Many commentators have expressed concern that a financial market crash could be coming soon. Others have said the US economy is chugging along nicely and there is nothing that can go wrong in the near future.
The graph below showing Year-on-Year growth of Corrected Money Supply offers insights into what could happen.
It suggests that the danger point for financial markets is when the Y-o-Y growth of CMS approaches the zero mark or falls below it. Right now the Y-o-Y growth is around 14%, so there is still some way to go before a major crash.
It is important to understand what the graph is not saying. It does not say that the instantaneous growth rate of CMS is 14% right now. In fact, as the graph below showing Corrected Money Supply from January 2011 to September 2014 reveals, CMS growth has levelled off. What the first graph suggests is that when CMS remains flat or contracts for a year or more nasty things happen in financial markets.
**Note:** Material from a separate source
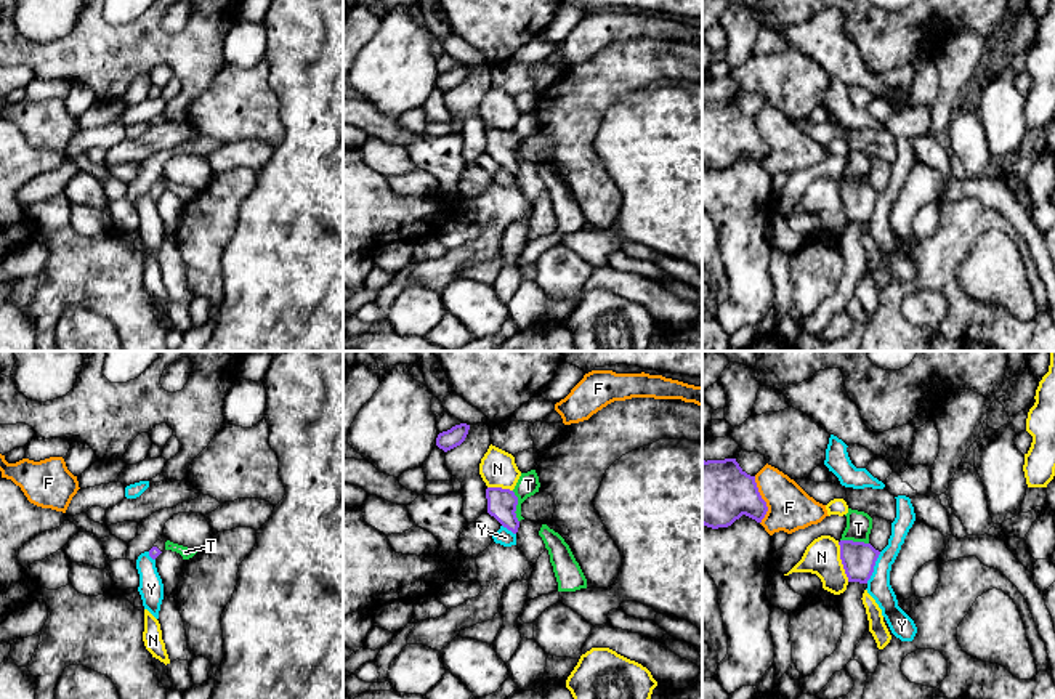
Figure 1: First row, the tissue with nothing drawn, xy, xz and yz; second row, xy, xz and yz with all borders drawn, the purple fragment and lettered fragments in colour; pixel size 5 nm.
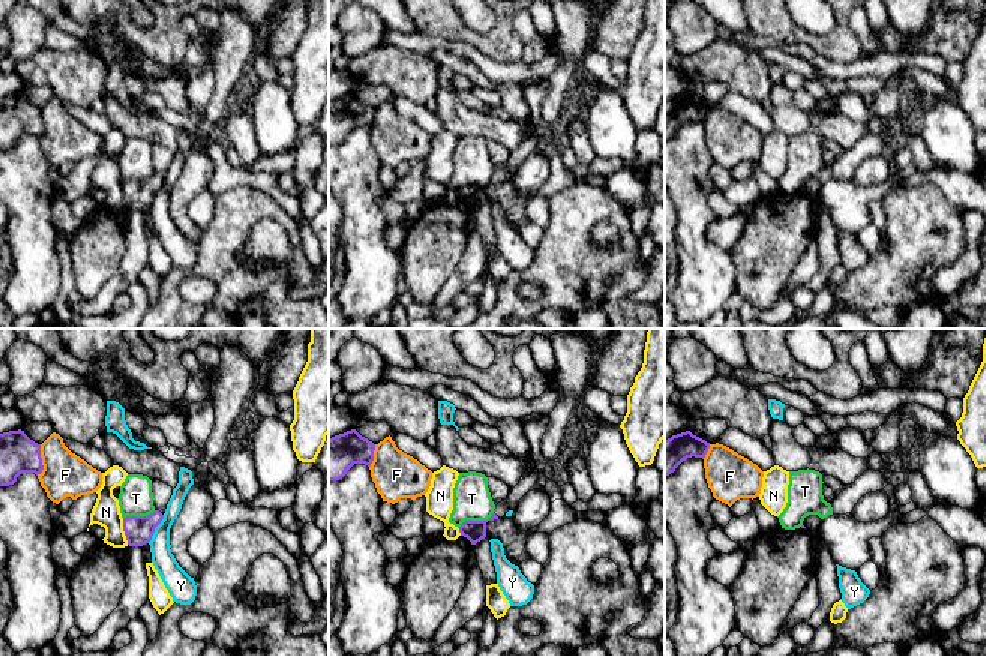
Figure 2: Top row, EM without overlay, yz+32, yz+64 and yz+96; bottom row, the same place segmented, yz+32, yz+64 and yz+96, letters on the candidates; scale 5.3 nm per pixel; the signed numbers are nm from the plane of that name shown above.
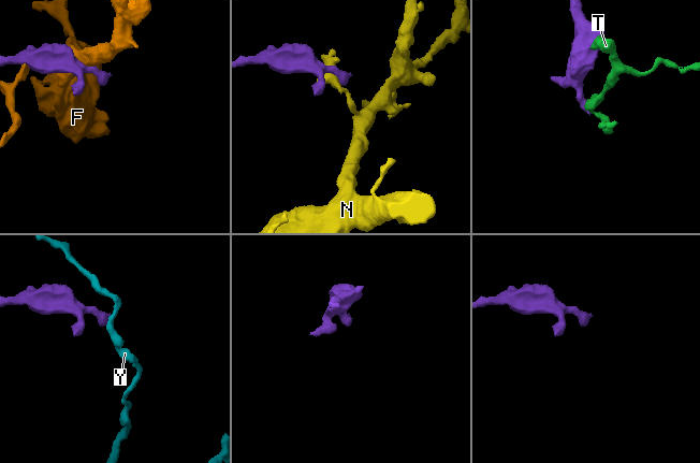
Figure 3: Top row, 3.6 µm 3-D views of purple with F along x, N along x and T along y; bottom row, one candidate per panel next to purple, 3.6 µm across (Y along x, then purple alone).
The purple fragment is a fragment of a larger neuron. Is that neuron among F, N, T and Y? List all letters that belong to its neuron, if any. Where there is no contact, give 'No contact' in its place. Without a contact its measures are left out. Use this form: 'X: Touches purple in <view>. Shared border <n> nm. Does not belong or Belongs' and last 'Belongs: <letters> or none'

A natural question springs to mind. If money growth is flat why are the financial markets booming? The explanation is simple. When we say that financial markets are booming we usually mean that stockmarkets are booming as they are now or were from 2006 until the beginning of 2008. But the stockmarket is not the only financial market. We know now with the benefit of hindsight that from 2006 to 2008 the housing market was contracting and that it eventually brought down all other markets.
We can be sure that during the past six months, with money growth flat and the stockmarkets booming, some other financial asset market is contracting. What that market is we can do no more than guess.
For those familiar with the history of the US economy and financial markets the graph below showing Y-o-Y CMS growth from 1961 to 2000 may be interesting.
An especially interesting episode is around 1994 when the sharp monetary contraction resulted in the bond massacre of 1994. If the monetary contraction now under way results in a bond market crash a reasonable guess will be that it will not result in a recession.